Optional but highly likely to be required by users of the certificate are:
- Either the creation time/date of the certificate, with an optional
expiration period, or an explicit expiration time for the certificate.
- An encoding of the relationship between certifier and keyholder, ie.
why the certifier granted the certificate.
Encodings of the public key and the certifier's signature will include
any information needed to process them, such as signing algorithm,
hashing algorithm and key length. Default signing algorithm is DSS with
a 768 bit key. Default hash is 160 bit SHA.
Certificate Language
The certificate language consists of terms, delmited by semicolons.
Each term has a keyword, optional modifiers and arguments which may
be patterns or strings. Patterns are:
- sim-pat
- A simple pattern language using '*' to mean all strings. In addition,
the "|" character allows the selection of alternates, any of which may
match. "yes|no" matches either "yes" or "no".
A sim-pat may also include a pattern preceded by a "!" character. This
indicates the pattern must not match.
- Regular Expression (regexp)
- A full regular expression as matched by the popular Unix program "egrep"
or the popular "regexp" package by Henry Spencer.
- Anchored regular expression
- A regular expression with an implied '^' at the start, which must match
the beginning of the string being tested. Note that an anchored regexp
can be turned into an unanchored one by placing '.*' at the beginning.
- Fully anchored regular expression
- An anchored regular expression with an implied '$' and the end, so that
the entire expression must match the entire string being tested.
Modifiers
A modifier places limits on a term or set of terms. The term or set
of terms are surrounded in brackets. The closing bracket is followed
by the modifier.
Modifiers are also inherited from
the certifying agency. Thus if a certifier's own permissions only
include a specific set of newsgroups or subnet, they implicitly apply
that limit to all certificates granted by that certifier.
Modifiers are themselves enclosed in brackets, so a modified term
will have two or more adjacent sets of brackets. The first set contains
the term or terms. The latter ones are modifiers. Inside the brackets,
a modifier consists of a keyword, whitespace and any arguments.
G - Newsgroups
The presence of a newsgroup pattern in square brackets indicates the
permission in question is valid only in the set of newsgroups matching
the (sim-pat) pattern. If no newsgroup pattern is provided, the permission is
granted over the entire net, if that is applicable.
Normally this applies to the groups in which the message is posted. However,
for control messages, this modifier also applies to groups affected by the
control message. (A control message is posted to some newsgroups but may
contain other groups named in the message, or may affect messages in other
groups.)
For example:
[Control "newgroup"][G comp.*]
bestows the right to issue "newgroup" messages in any group matching
the "comp.*" pattern. The pattern may be a comma-delimited list of
patterns, and the pattern matches if any of them match.
Special macros may be used in this modifier. "%n" should be replaced
with the list of newsgroups from the Newsgroups: header of the article
in question. "%n1", "%n2" and so on should be replaced with the
appropriate numbered entry from the Newsgroups: header of the article.
D - Subnets
A modifier of the form "D pattern" indicates the permission is valid only
at sites in a subnet matching the (sim-pat) pattern. Typically that means sites
which belong to a distribution which matches the pattern, however this
can also be used to set up any sort of administrative group for granting
powers.

_EXERCISE REQUIREMENTS:_
1/ Rewrite the certificate specification between "Optional but highly" and "granted the certificate.", inclusive, putting "key owner" in place of "keyholder".
2/ Translate this sentence from the certificate specification into French: "Modifiers are also inherited from the certifying agency."
3/ Please carry the certificate specification forward, starting after its final sentence.

_RAW DATA:_
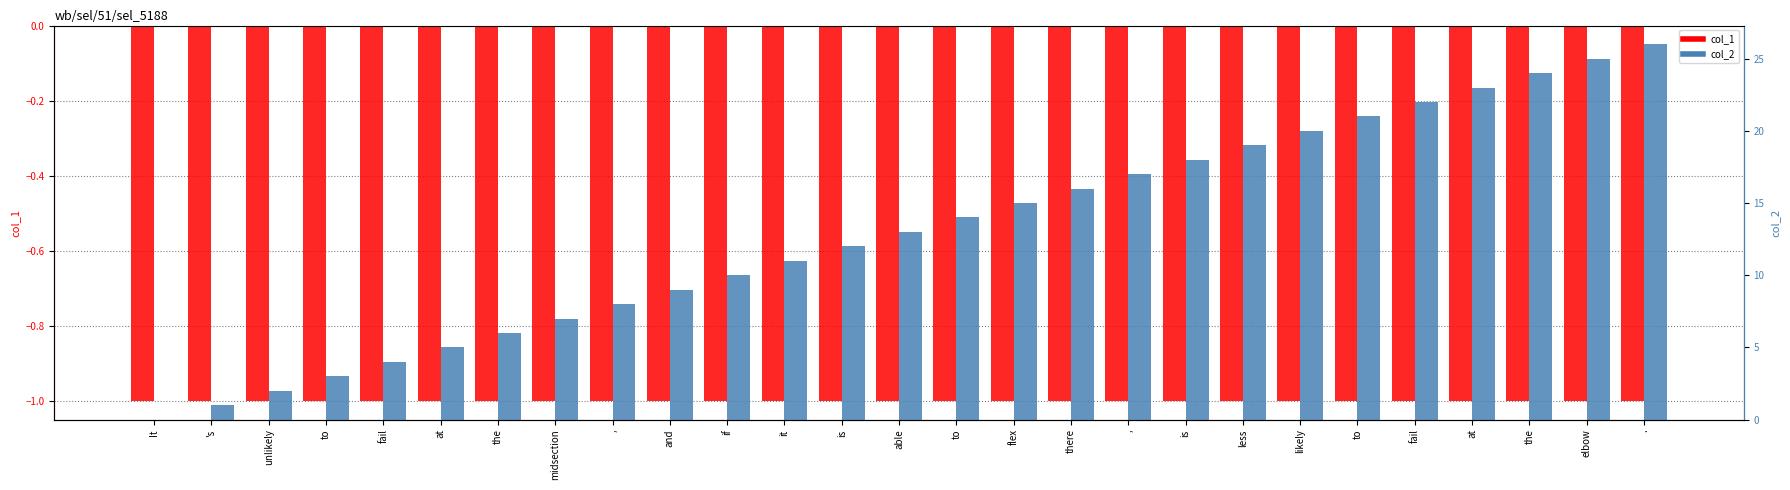

Does the chart contain any negative values?

Yes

_RESULTS OF THE EXERCISE:_
1/
Optional but highly likely to be required by users of the certificate are:
- Either the creation time/date of the certificate, with an optional
expiration period, or an explicit expiration time for the certificate.
- An encoding of the relationship between certifier and key owner, ie.
why the certifier granted the certificate.

2/ Les modificateurs sont également hérités de l'organisme de certification.

3/
[Control "rmgroup"; Control "newgroup"][D knights.*][G alt.*]
Establishes the permission to issue newgroup and rmgroup messages in Alt,
only at sites that are in any subnet matching "knights.*"
As can be seen, when more than one modifier is present, all modifiers apply.
(AND rather than OR.)
R - relate
Specifies the relationship behind the certification of these particular
terms. The argument is identical to that of the "Relate" term (which
sets terms globally for the certificate.) This can be used to apply
relate terms only to certain aspects of the certificate. For example,
a certifier might be very certain about a person's height, but only
be making an estimate about their age, and want to say that.
Key
The public key of the keyholder. Required in any certificate. Expressed
as the MIME-base64 encoding of the key. Keys will typically be 512 or
768 bits. Occasionally they will be 1024 bits but this level of
security is overkill for most USENET signing. A 768 bit key takes 128
base64 characters. Folding white space may be inserted in the key.
Keyname
The unique name of the key, for use in database lookups. May match the
syntax of a message-id (or e-mail address), or that of a URL. In any
event must match any "Namepat" attributes of higher level certificates.
The E-mail address macros such as "%f" apply here.
Keywords
Here are keywords that grant permissions.
Control
Takes as argument which is an anchored regular expression.
Bestows the power to execute any control message matching that
pattern.
A special rule for this tag: If the control message affects a particular
newsgroup, then that newsgroup must match any G modifiers on this tag.
Normally, the G modifier affects the groups the message is posted to.
This means, for example, that for a cancel message, the original message's
groups should be retrieved, and the cancel executed only in groups that
match the G modifiers on this tag.
- [Control "^newgroup"][G comp.*]
- This keyholder can issue newgroup control messages only in the comp
newsgroups.
- [Control "^cancel "][G news.announce.newusers][D moose]
- This keyholder has the right to issue cancels of messages that appear in
the newsgroup news.announce.newusers. However, only sites that
consider themselves in the "moose" subnet should execute this cancel.
- [Control "^checkgroups"][G clari.*]
- This would allow this keyholder to issue checkgroups that describe only
groups in the "clari" hierarchy. Any groups not in that hierarchy contained
in the checkgroups message would be discarded.
- [Control "."][G foo.bar]
- This user is given somewhat godlike powers over the foo.bar
newsgroup -- they can issue any control message there, cancel any message
there, adjust named articles there, etc.
cancel
This special tag takes a regexp which describes a message-id, including
angle brackets. The keyholder may cancel any message-id which matches
that pattern.
sitecancel
This special tag takes a string argument which is a site name. The keyholder
may cancel any message for which the specified site is the article's
injection point, as defined in the syntax for the "Path" header.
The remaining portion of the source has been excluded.